▶ Problem to solve
Begin at the line below that contains "Für eine stabile" and write out every line from there to the end of the entries, exactly.

BEGIN Records to process

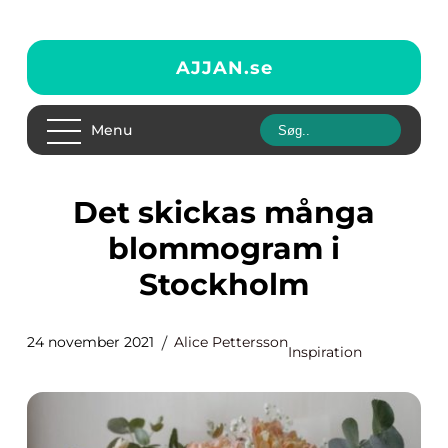
AJJAN.
se
Menu
Det skickas många
blommogram i
Stockholm
24 november 2021
Alice Pettersson
Inspiration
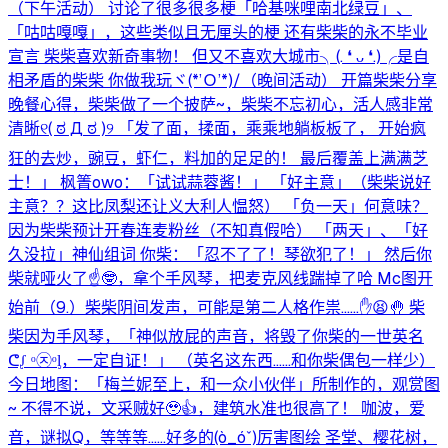
（下午活动） 讨论了很多很多梗「哈基咪哩南北绿豆」、
「咕咕嘎嘎」，这些类似且无厘头的梗 还有柴柴的永不毕业
宣言 柴柴喜欢新奇事物！ 但又不喜欢大城市╮⁠(⁠.⁠ ⁠❛⁠ ⁠ᴗ⁠ ⁠❛⁠.⁠)⁠╭是自
相矛盾的柴柴 你做我玩ヾ⁠(⁠*⁠’⁠Ｏ⁠’⁠*⁠)⁠/（晚间活动） 开篇柴柴分享
晚餐心得，柴柴做了一个披萨~，柴柴不忘初心，活人感非常
清晰୧⁠(⁠ ⁠ಠ⁠ ⁠Д⁠ ⁠ಠ⁠ ⁠)⁠୨ 「发了面，揉面，乘乘地躺板板了， 开始疯
狂的去炒，豌豆，虾仁，料加的足足的！ 最后覆盖上满满芝
士！」 枫箐owo：「试试蒜蓉酱！」 「好主意」（柴柴说好
主意？？这比凤梨还让义大利人愠怒） 「负一天」何意味？
因为柴柴预计开春连麦粉丝（不知真假哈） 「两天」、「好
久没拉」神仙组词 你柴：「忍不了了！琴欲犯了！」 然后你
柴就哑火了☝️🤓，拿个手风琴，把麦克风线踹掉了哈 Mc图开
始前（9.）柴柴阴间发声，可能是第二人格作祟……✋😫🤚 柴
柴因为手风琴，「神似放屁的声音，将毁了你柴的一世英名
ᕦ⁠ᶘ⁠ ⁠ᵒ⁠㉨⁠ᵒ⁠ᶅ⁠，一定自证！」 （英名这东西……和你柴偶包一样少）
今日地图：「梅兰妮至上，和一众小伙伴」所制作的，观赏图
~ 不得不说，文采贼好🥹👍，建筑水准也很高了！ 咖波，爱
音，谜拟Q，等等等……好多的(⁠ò⁠_⁠ó⁠ˇ⁠)⁠厉害图绘 圣堂、樱花树，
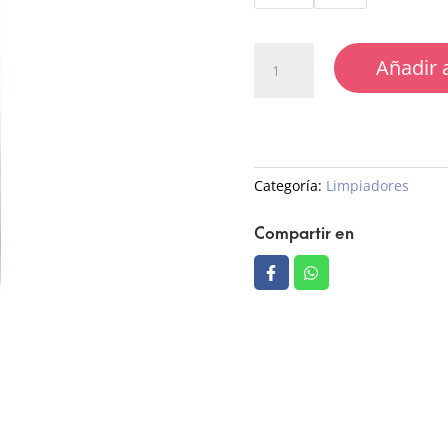
Ultra
Añadir a
Cleanser
cantidad
Categoría:
Limpiadores
Compartir en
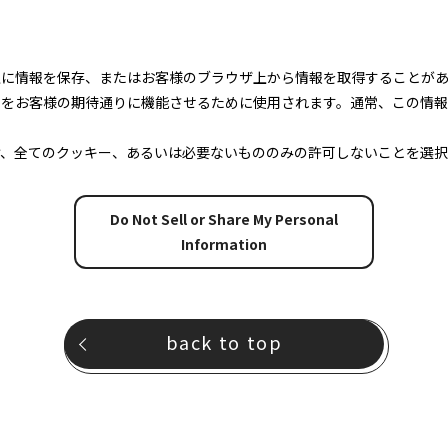
上に情報を保存、またはお客様のブラウザ上から情報を取得することが
トをお客様の期待通りに機能させるために使用されます。通常、この情
け、全てのクッキー、あるいは必要ないもののみの許可しないことを選択
Do Not Sell or Share My Personal
Information
back to top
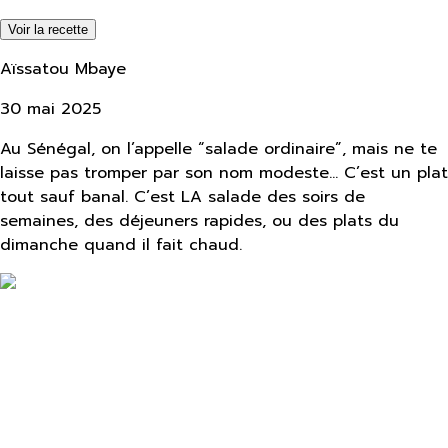
Voir la recette
Aïssatou Mbaye
30 mai 2025
Au Sénégal, on l’appelle “salade ordinaire”, mais ne te
laisse pas tromper par son nom modeste… C’est un plat
tout sauf banal. C’est LA salade des soirs de
semaines, des déjeuners rapides, ou des plats du
dimanche quand il fait chaud.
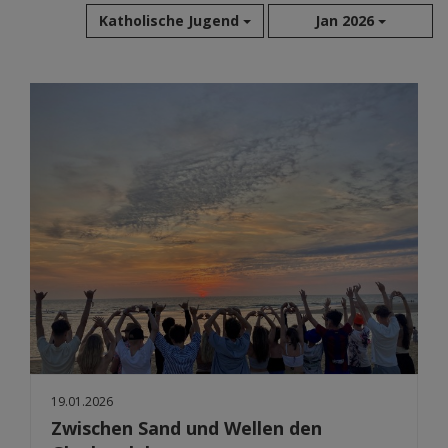
Katholische Jugend
Jan 2026
Aug 2026
Jul 2026
Jun 2026
Mai 2026
Apr 2026
Mär 2026
Feb 2026
Jan 2026
Dez 2025
Nov 2025
Okt 2025
Sep 2025
19.01.2026
Zwischen Sand und Wellen den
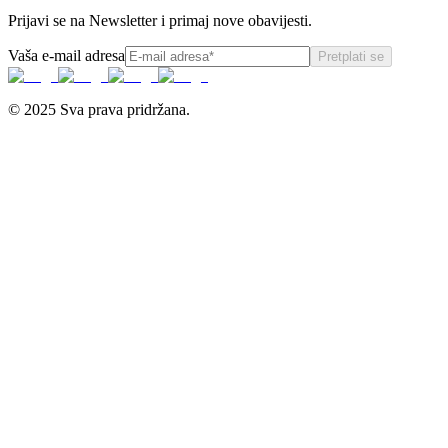
Prijavi se na Newsletter i primaj nove obavijesti.
Vaša e-mail adresa
Pretplati se
© 2025 Sva prava pridržana.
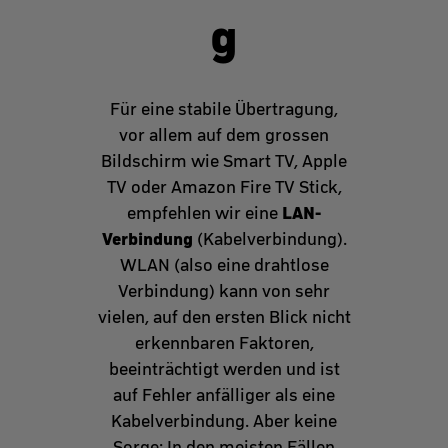
g
Für eine stabile Übertragung,
vor allem auf dem grossen
Bildschirm wie Smart TV, Apple
TV oder Amazon Fire TV Stick,
LAN-
empfehlen wir eine
Verbindung
(Kabelverbindung).
WLAN (also eine drahtlose
Verbindung) kann von sehr
vielen, auf den ersten Blick nicht
erkennbaren Faktoren,
beeinträchtigt werden und ist
auf Fehler anfälliger als eine
Kabelverbindung. Aber keine
Sorge: In den meisten Fällen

END Records to process

▶ Response box
Für eine stabile Übertragung,
vor allem auf dem grossen
Bildschirm wie Smart TV, Apple
TV oder Amazon Fire TV Stick,
LAN-
empfehlen wir eine
Verbindung
(Kabelverbindung).
WLAN (also eine drahtlose
Verbindung) kann von sehr
vielen, auf den ersten Blick nicht
erkennbaren Faktoren,
beeinträchtigt werden und ist
auf Fehler anfälliger als eine
Kabelverbindung. Aber keine
Sorge: In den meisten Fällen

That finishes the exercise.